In each example, the same result as above was obtained even when the light source for curing the curable composition was changed from a high-pressure mercury lamp to an LED, a metal halide lamp, or an excimer lamp.
In each example, the same result as above was obtained even when the substrate used for measuring the adhesion was changed from a silicon wafer to a quartz wafer.

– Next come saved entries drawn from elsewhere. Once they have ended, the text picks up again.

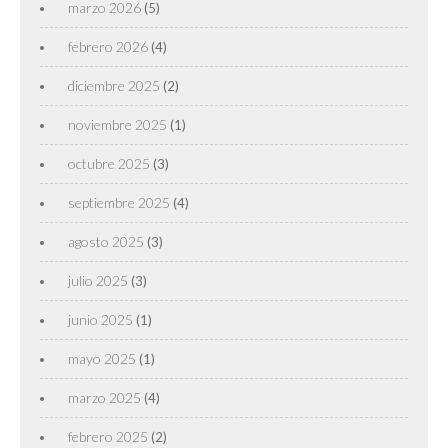
marzo 2026
(5)
febrero 2026
(4)
diciembre 2025
(2)
noviembre 2025
(1)
octubre 2025
(3)
septiembre 2025
(4)
agosto 2025
(3)
julio 2025
(3)
junio 2025
(1)
mayo 2025
(1)
marzo 2025
(4)
febrero 2025
(2)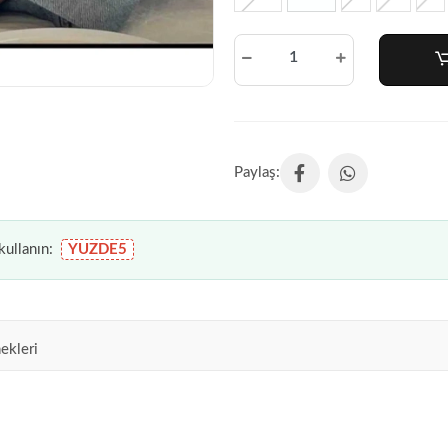
ullanın:
YUZDE5
ekleri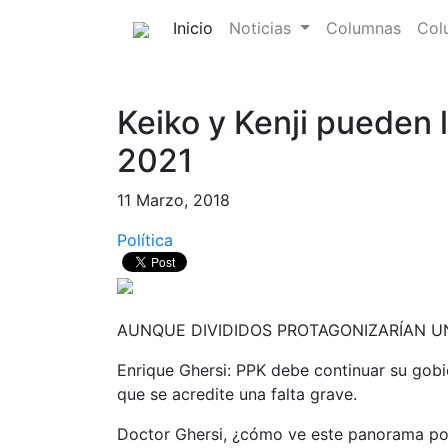
(current)
Inicio
Noticias
Columnas
Col
Keiko y Kenji pueden l
2021
11 Marzo, 2018
Política
AUNQUE DIVIDIDOS PROTAGONIZARÍAN 
Enrique Ghersi: PPK debe continuar su gob
que se acredite una falta grave.
Doctor Ghersi, ¿cómo ve este panorama pol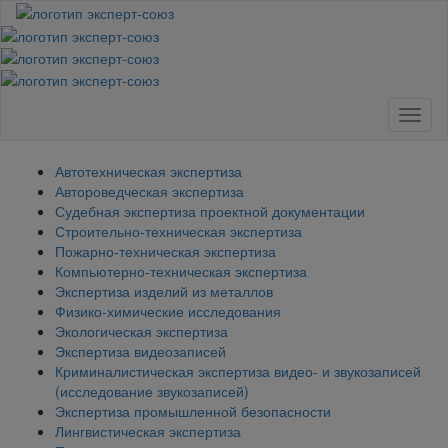
Toggl
naviga
Автотехническая экспертиза
Автороведческая экспертиза
Судебная экспертиза проектной документации
Строительно-техническая экспертиза
Пожарно-техническая экспертиза
Компьютерно-техническая экспертиза
Экспертиза изделий из металлов
Физико-химические исследования
Экологическая экспертиза
Экспертиза видеозаписей
Криминалистическая экспертиза видео- и звукозаписей
(исследование звукозаписей)
Экспертиза промышленной безопасности
Лингвистическая экспертиза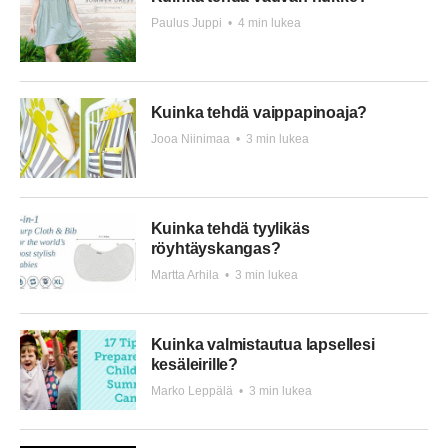
Paulus Juppi
•
4 min lukea
Kuinka tehdä vaippapinoaja?
Jooa Niinimaa
•
3 min lukea
Kuinka tehdä tyylikäs
röyhtäyskangas?
Martta Arhila
•
3 min lukea
Kuinka valmistautua lapsellesi
kesäleirille?
Marko Leppälä
•
3 min lukea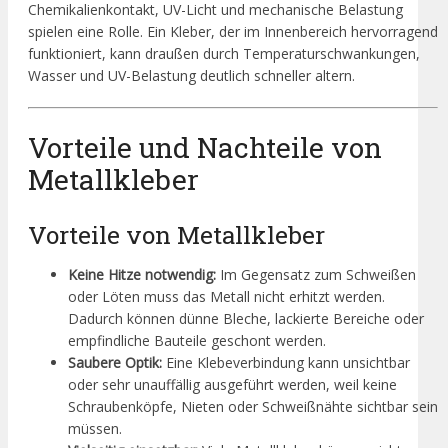
Chemikalienkontakt, UV-Licht und mechanische Belastung
spielen eine Rolle. Ein Kleber, der im Innenbereich hervorragend
funktioniert, kann draußen durch Temperaturschwankungen,
Wasser und UV-Belastung deutlich schneller altern.
Vorteile und Nachteile von
Metallkleber
Vorteile von Metallkleber
Keine Hitze notwendig:
Im Gegensatz zum Schweißen
oder Löten muss das Metall nicht erhitzt werden.
Dadurch können dünne Bleche, lackierte Bereiche oder
empfindliche Bauteile geschont werden.
Saubere Optik:
Eine Klebeverbindung kann unsichtbar
oder sehr unauffällig ausgeführt werden, weil keine
Schraubenköpfe, Nieten oder Schweißnähte sichtbar sein
müssen.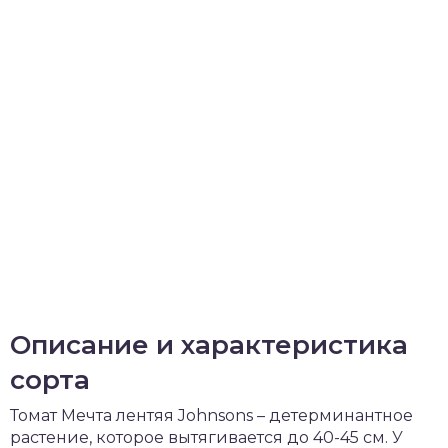
Описание и характеристика
сорта
Томат Мечта лентяя Johnsons – детерминантное
растение, которое вытягивается до 40-45 см. У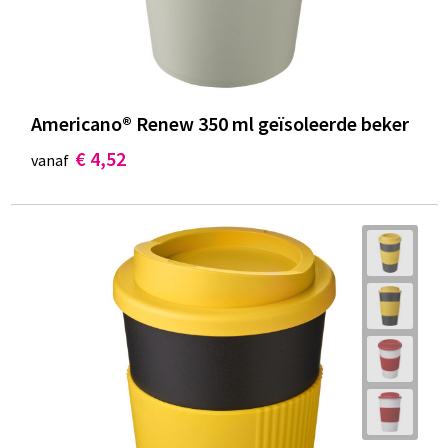
Americano®­­ Renew 350 ml geïsoleerde beker
€ 4,52
vanaf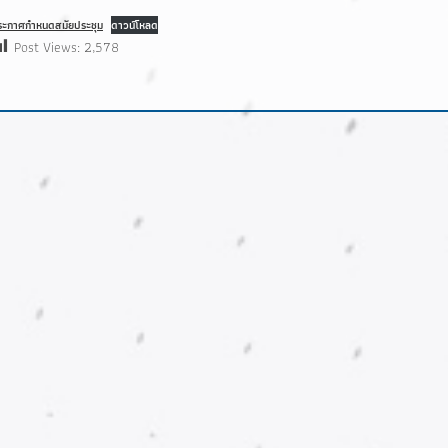
ระกาศกำหนดสมัยประชุม
ดาวน์โหลด
Post Views:
2,578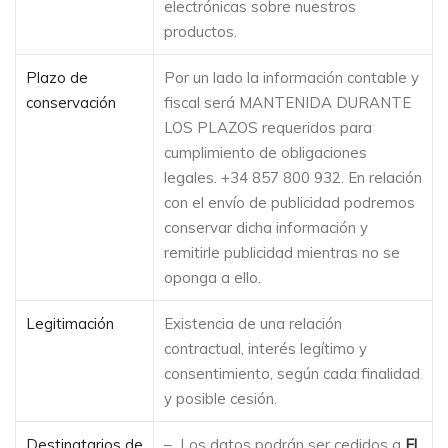
electrónicas sobre nuestros
productos.
Plazo de
Por un lado la información contable y
conservación
fiscal será MANTENIDA DURANTE
LOS PLAZOS requeridos para
cumplimiento de obligaciones
legales.
+34 857 800 932
. En relación
con el envío de publicidad podremos
conservar dicha información y
remitirle publicidad mientras no se
oponga a ello.
Legitimación
Existencia de una relación
contractual, interés legítimo y
consentimiento, según cada finalidad
y posible cesión.
Destinatarios de
– Los datos podrán ser cedidos a
El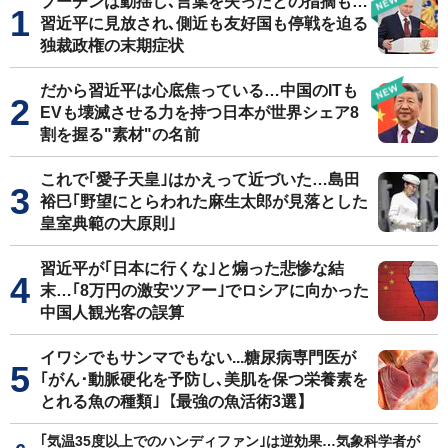
プーチンは動揺し､言葉を失ったとの指摘も…
習近平に見放され､側近も友好国も停戦を迫る
独裁政権の末期症状
だから習近平は心底焦っている…中国のITも
EVも壊滅させる力を持つ日本が世界シェア8
割を握る"素材"の名前
これで｢愛子天皇｣はかえって近づいた…島田
裕巳｢野望にとらわれた麻生太郎が見落とした
皇室典範の大原則｣
習近平が｢日本に行くな｣と煽った悲惨な結
末…｢8万円の激安ツアー｣でロシアに向かった
中国人観光客の誤算
イワシでもサンマでもない...糖尿病専門医が
｢がん･動脈硬化を予防し､美肌を保つ栄養素を
とれる魚の種類｣【最強の魚活術3選】
｢気温35度以上でのハンディファン｣は逆効果…気象科学者が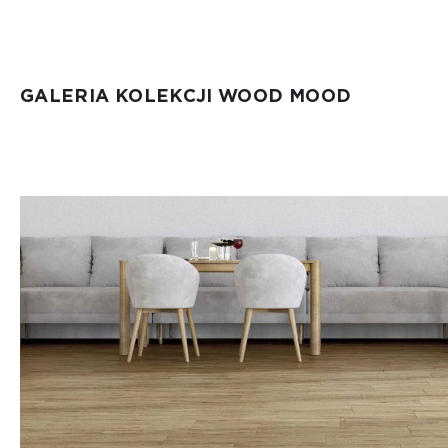
GALERIA KOLEKCJI WOOD MOOD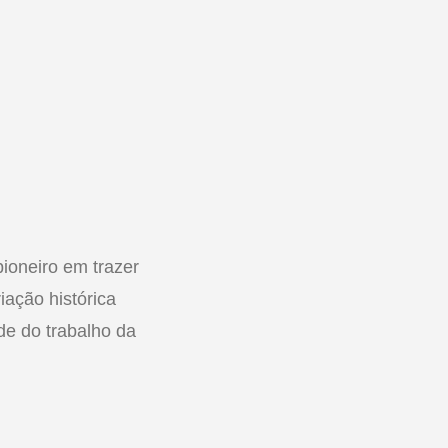
ioneiro em trazer
ação histórica
de do trabalho da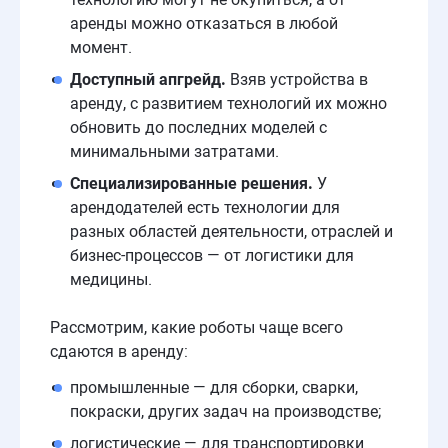
аренды можно отказаться в любой
момент.
Доступный апгрейд.
Взяв устройства в
аренду, с развитием технологий их можно
обновить до последних моделей с
минимальными затратами.
Специализированные решения.
У
арендодателей есть технологии для
разных областей деятельности, отраслей и
бизнес-процессов — от логистики для
медицины.
Рассмотрим, какие роботы чаще всего
сдаются в аренду:
промышленные — для сборки, сварки,
покраски, других задач на производстве;
логистические — для транспортировки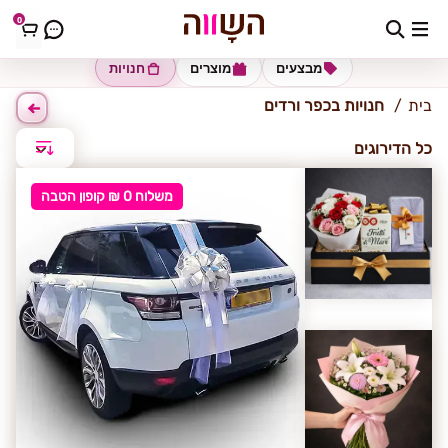
0
כפר ורדים
מבצעים
מוצרים
חנויות
בית
חנויות בכפר ורדים
כל הדירוגים
משלוח 0 ₪ קופון הטבה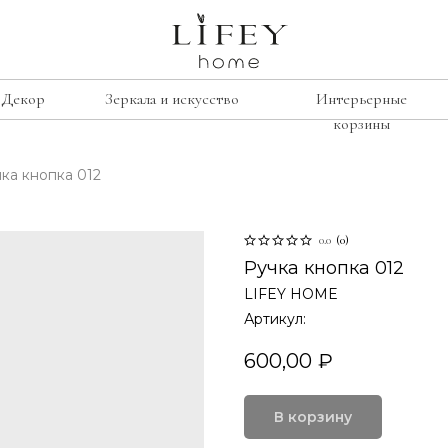
Декор
Зеркала и искусство
Интерьерные
корзины
ка кнопка 012
сиденье
е
рамки
Лавочки
освещение
0.0
(
0
)
Табуреты
подсвечники
Ручка кнопка 012
Стулья
лажи
LIFEY HOME
винтаж
Кресла
умбы
Артикул:
свечи
изор
600,00
₽
ину
В корзину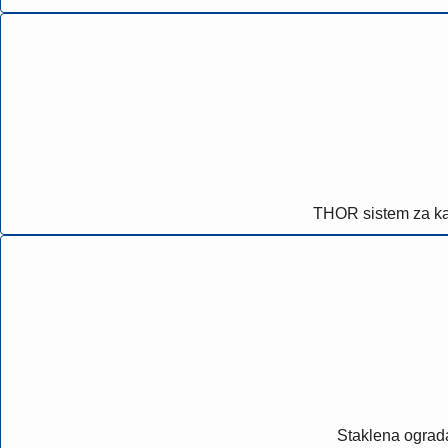
THOR sistem za ka
Staklena ograd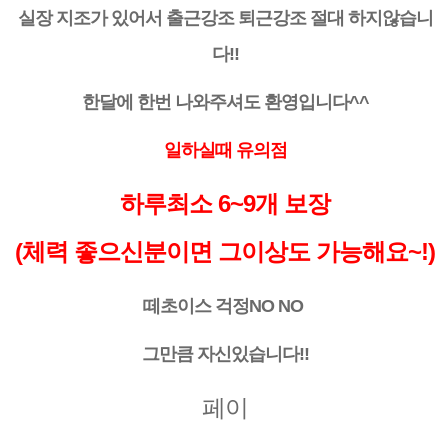
실장 지조가 있어서 출근강조 퇴근강조 절대 하지않습니
다!!
한달에 한번 나와주셔도 환영입니다^^
일하실때 유의점
하루최소 6~9개 보장
(체력 좋으신분이면 그이상도 가능해요~!)
떼초이스 걱정NO NO
그만큼 자신있습니다!!
페이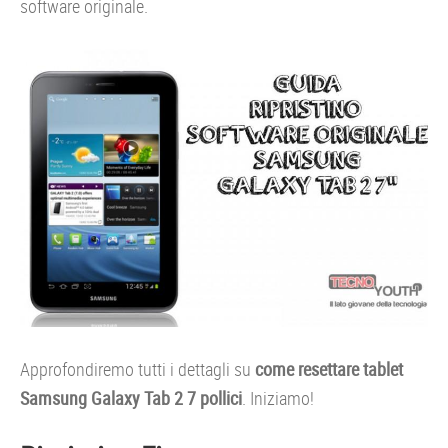
software originale.
Approfondiremo tutti i dettagli su
come resettare tablet
Samsung Galaxy Tab 2 7 pollici
. Iniziamo!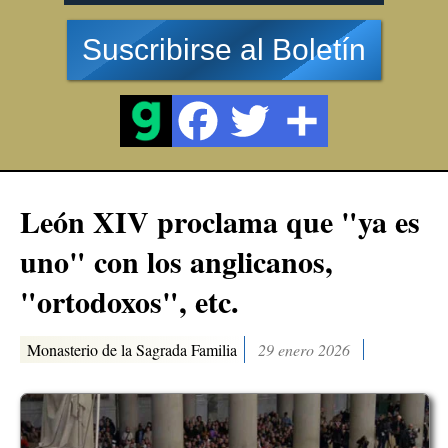
Suscribirse al Boletín
León XIV proclama que "ya es
uno" con los anglicanos,
"ortodoxos", etc.
Monasterio de la Sagrada Familia
29 enero 2026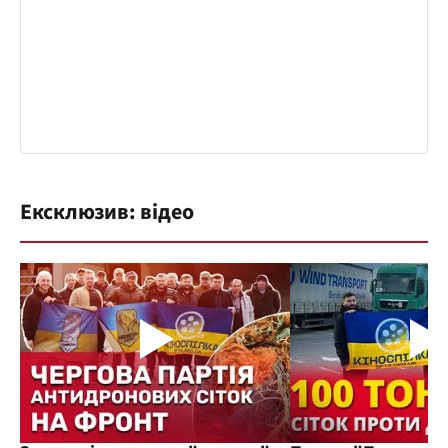
Ексклюзив: відео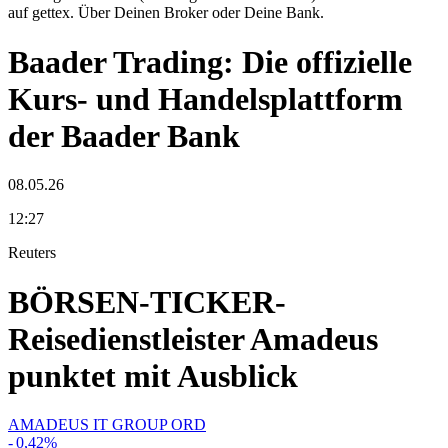
auf gettex. Über Deinen Broker oder Deine Bank.
Baader Trading: Die offizielle
Kurs- und Handelsplattform
der Baader Bank
08.05.26
12:27
Reuters
BÖRSEN-TICKER-
Reisedienstleister Amadeus
punktet mit Ausblick
AMADEUS IT GROUP ORD
-
0,42
%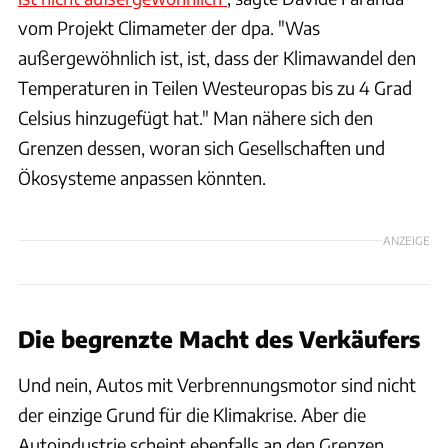
vom Projekt Climameter der dpa. "Was
außergewöhnlich ist, ist, dass der Klimawandel den
Temperaturen in Teilen Westeuropas bis zu 4 Grad
Celsius hinzugefügt hat." Man nähere sich den
Grenzen dessen, woran sich Gesellschaften und
Ökosysteme anpassen könnten.
ANZEIGE
Die begrenzte Macht des Verkäufers
Und nein, Autos mit Verbrennungsmotor sind nicht
der einzige Grund für die Klimakrise. Aber die
Autoindustrie scheint ebenfalls an den Grenzen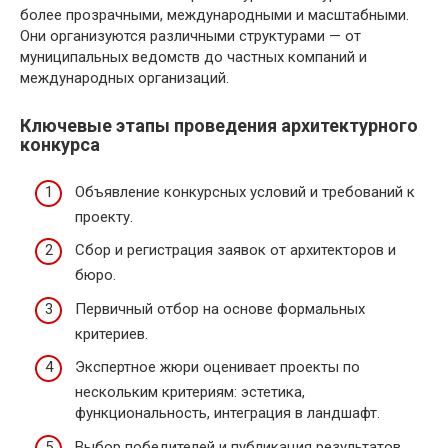
более прозрачными, международными и масштабными.
Они организуются различными структурами — от
муниципальных ведомств до частных компаний и
международных организаций.
Ключевые этапы проведения архитектурного
конкурса
Объявление конкурсных условий и требований к
проекту.
Сбор и регистрация заявок от архитекторов и
бюро.
Первичный отбор на основе формальных
критериев.
Экспертное жюри оценивает проекты по
нескольким критериям: эстетика,
функциональность, интеграция в ландшафт.
Выбор победителей и публикация результатов.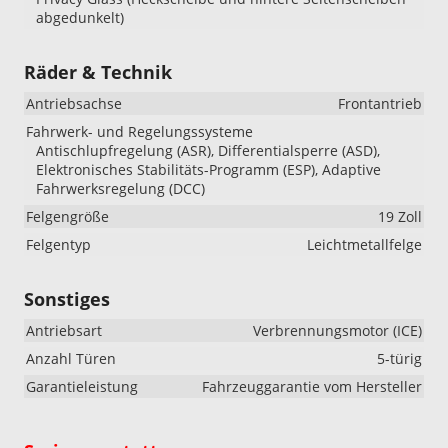
abgedunkelt)
Räder & Technik
Antriebsachse
Frontantrieb
Fahrwerk- und Regelungssysteme
Antischlupfregelung (ASR), Differentialsperre (ASD),
Elektronisches Stabilitäts-Programm (ESP), Adaptive
Fahrwerksregelung (DCC)
Felgengröße
19 Zoll
Felgentyp
Leichtmetallfelge
Sonstiges
Antriebsart
Verbrennungsmotor (ICE)
Anzahl Türen
5-türig
Garantieleistung
Fahrzeuggarantie vom Hersteller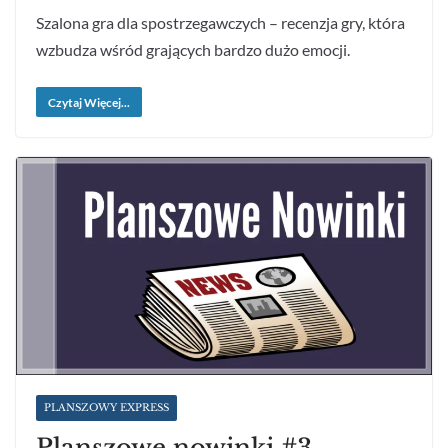
Szalona gra dla spostrzegawczych – recenzja gry, która
wzbudza wśród grających bardzo dużo emocji.
Czytaj Więcej...
PLANSZOWY EXPRESS
Planszowe nowinki #3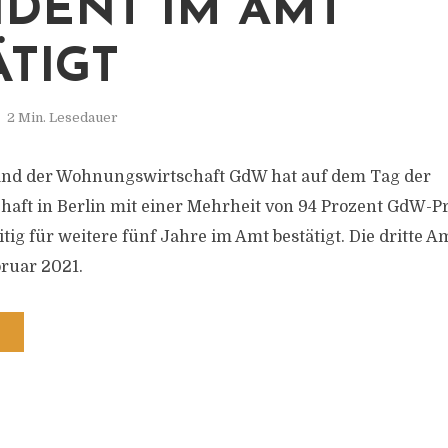
IDENT IM AMT
ÄTIGT
2 Min. Lesedauer
and der Wohnungswirtschaft GdW hat auf dem Tag der
ft in Berlin mit einer Mehrheit von 94 Prozent GdW-Pr
ig für weitere fünf Jahre im Amt bestätigt. Die dritte A
bruar 2021.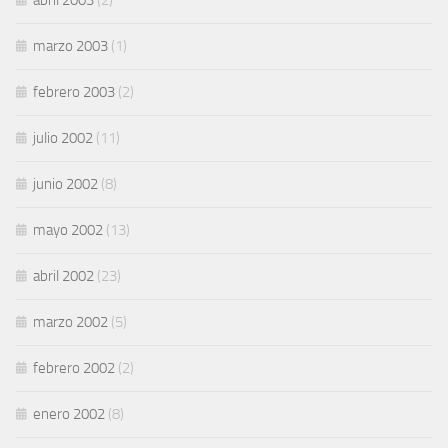
abril 2003
(2)
marzo 2003
(1)
febrero 2003
(2)
julio 2002
(11)
junio 2002
(8)
mayo 2002
(13)
abril 2002
(23)
marzo 2002
(5)
febrero 2002
(2)
enero 2002
(8)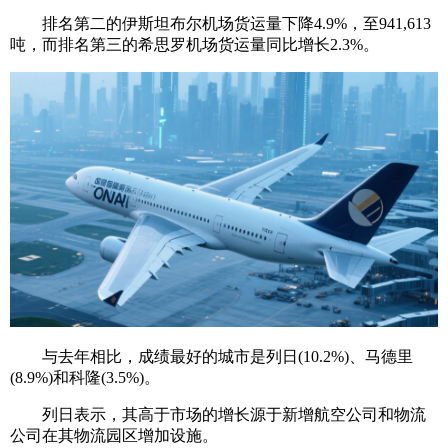
排名第二的伊斯坦布尔机场货运量下降4.9%，至941,613
吨，而排名第三的希思罗机场货运量同比增长2.3%。
与去年相比，成绩最好的城市是列日(10.2%)、马德里
(8.9%)和科隆(3.5%)。
列日表示，其高于市场的增长源于新增航空公司和物流
公司在其物流园区增加设施。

DESCRIPTION OF SYMBOLS 1 Base material 2 Underlayer film 3 Curable composition for imprint 4 Mold

Claims (11)

An underprint film composition for imprints containing a curable main agent and a urea-based crosslinking agent (except that the curable main agent is a naphthalene-containing ring polymer having an alkynyloxy group). An underprint film composition for imprints comprising only a curable main agent, a urea-based crosslinking agent, and a solvent. The underlayer film composition for imprints according to claim 1 or 2, wherein the urea-based crosslinking agent is a compound represented by the following general formula (I).
Formula (I)
(In the general formula (I), R ¹ represents a hydrogen atom or a linear or branched alkyl group having 1 to 8 carbon atoms, and R ² is a hydrogen atom or a ring bonded to each other to form a ring. Represents an optionally substituted substituent having 1 to 11 carbon atoms.) The underlayer film composition for imprints according to claim 1 or 2, wherein the urea-based crosslinking agent is represented by any one of the following general formulas (II) to (V).
(In the general formulas (II) to (V), R ¹ represents a hydrogen atom or a linear or branched alkyl group having 1 to 8 carbon atoms. R ³ represents a hydrogen atom, a hydroxyl group, or carbon, respectively. Represents a linear or branched alkoxy group of formula 1-8.) In the general formulas (II) to (V), R ¹ represents a hydrogen atom or a methyl group, and R ³ represents a hydrogen atom, a hydroxyl group, or a methoxy group, respectively. Underlayer film composition. Hardened | cured material formed by hardening | curing the lower layer film composition for imprints of any one of Claims 1-5. The laminated body containing a base material, the lower layer film formed by hardening | curing the lower layer film composition for imprints of any one of Claims 1-5, and the hardened | cured material of the curable composition for imprints. Applying an underprint film composition for imprinting containing a curable main agent and a urea-based crosslinking agent on a base material (except that the curable main agent is a naphthalene-containing ring polymer having an alkynyloxy group) Forming a lower layer film,
Applying a curable composition for imprints to the surface of the underlayer film,
A step of curing the curable composition for imprints by irradiating light with the curable composition for imprints and the lower layer film sandwiched between a substrate and a mold having a fine pattern;
A pattern forming method including a step of peeling a mold,
The pattern formation method whose quantity of the solvent in the said curable composition for imprints is 3 mass% or less. After applying the imprint underlayer film composition on the substrate, applying a curable composition for imprint after curing a part of the underlayer film composition for imprint by heat or light irradiation. The pattern formation method of Claim 8 containing. The pattern formation method according to claim 8 or 9, wherein the imprint underlayer film composition is the imprint underlayer film composition according to any one of claims 1 to 5. The manufacturing method of a semiconductor device containing the pattern formation method of any one of Claims 8-10.